Last week, The Secrets of Jonathan Sperry made a stealth opening at one Salt Lake Valley theater; today, Letters to God opens at several theaters. Both are films aimed at a Christian audience, and like most films of this kind, the distributors didn't go out of their way to make them available to the press in advance. That's just one part of a marketing strategy that's about as targeted as marketing gets in the film distribution biz. They target churches and Christian-oriented Websites, not really bothering to spend their limited resources on big newspaper ads or screenings for critics. And for a lot of these films, it's a strategy that works.

It also betrays exactly what these movies are: the kind of "art" that makes viewers feel warm and fuzzy about what they already believe to be true. Back in 2007, I wrote a piece for the now-defunct Screengrab blog at Nerve.com (the link is dead as well) about how depressing it is that the entire subject of faith has largely been abandoned by serious filmmakers, and left in the hands of hacks pandering to true believers -- but also that this isn't a terribly different phenomenon from left-leaning documentary filmmakers churning out one redundant Iraq-themed documentary after another. In neither cases are the audiences really looking to be challenged. Which, from a fiscal standpoint, is fairly savvy, as annoying as it is for those who don't just want to be stroked.

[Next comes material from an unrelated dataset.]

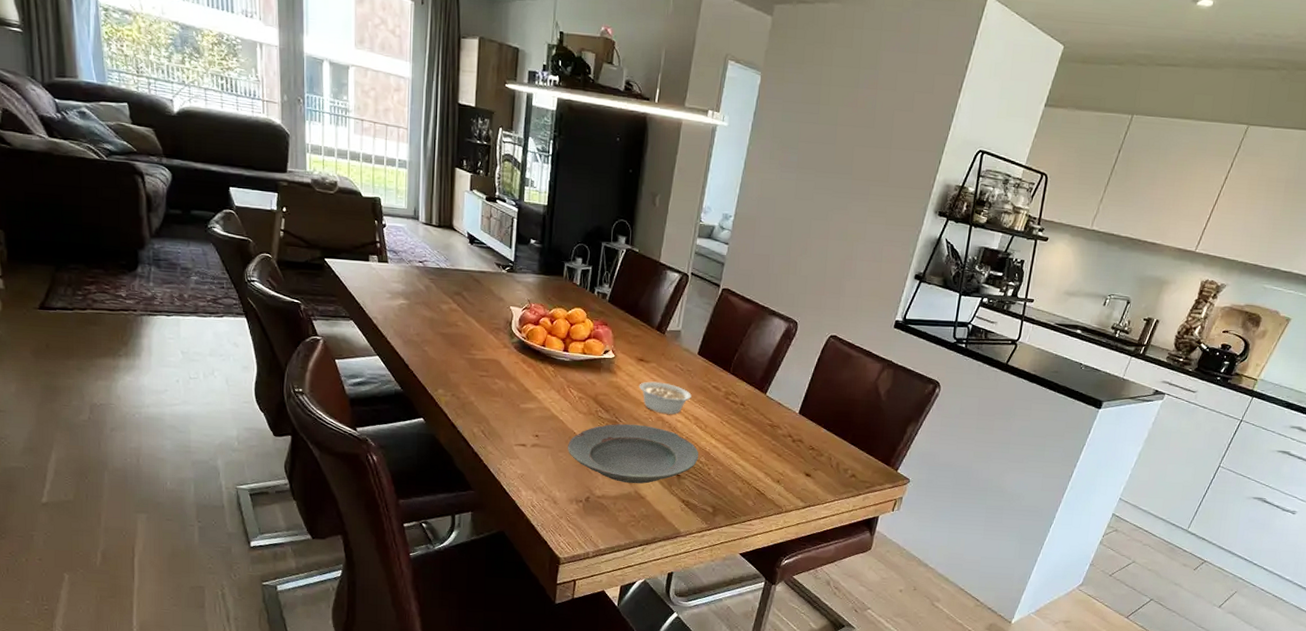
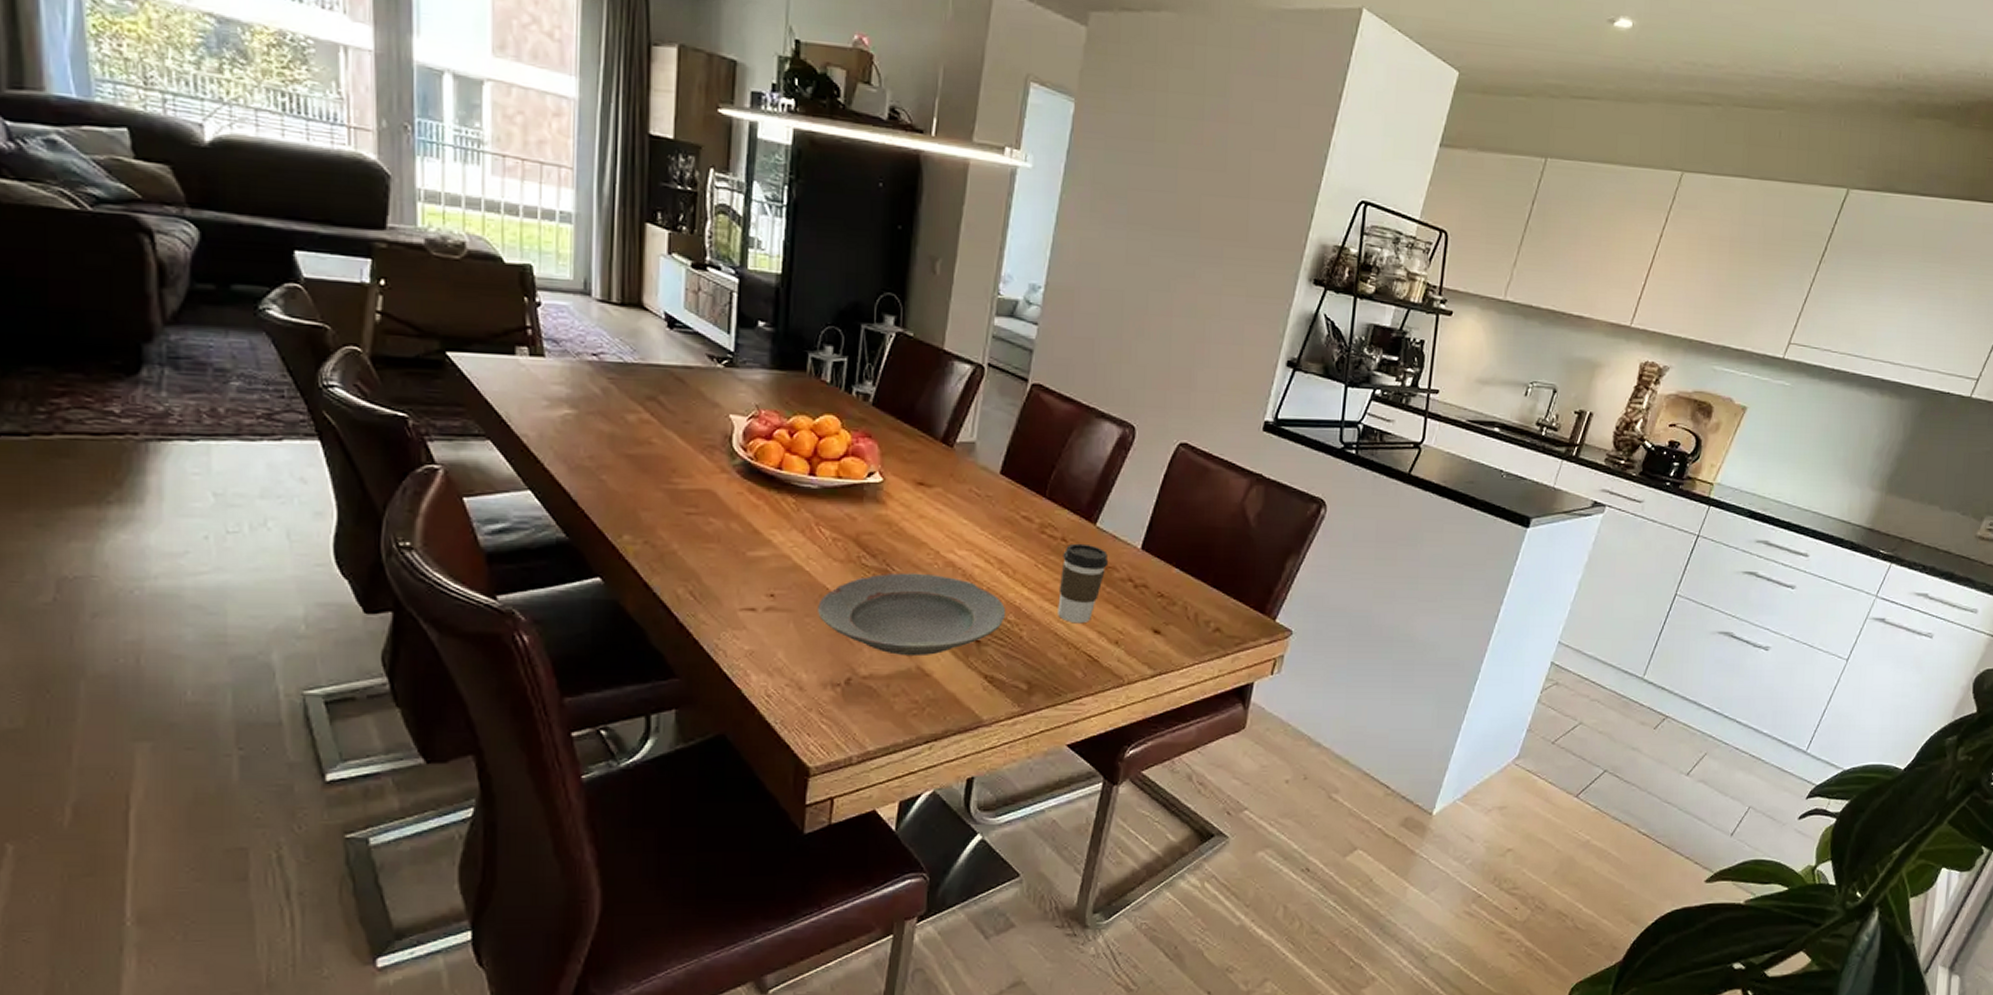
legume: present [639,381,692,414] -> none [918,513,993,557]
coffee cup: none [736,407,775,467] -> present [1058,543,1109,624]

For all I know, The Secrets of Jonathan Sperry and Letters to God are both brilliant, complex examinations of this uniquely human experience of belief, doubt and desire for the transcendent. Or maybe they're just okay. Or worse. But the fact that they sneak into town with little desire to cast a wide net casts some doubts on how they'd play to anything but a cherry-picked audience. The best and brightest of the world's filmmakers have largely abandoned this theme, exceptions like Utah independent filmmaker Richard Dutcher notwithstanding. And since nature -- and the pious -- abhor a vacuum, mediocrity has rushed in to fill it. God help those of us who long for something with a little more substance.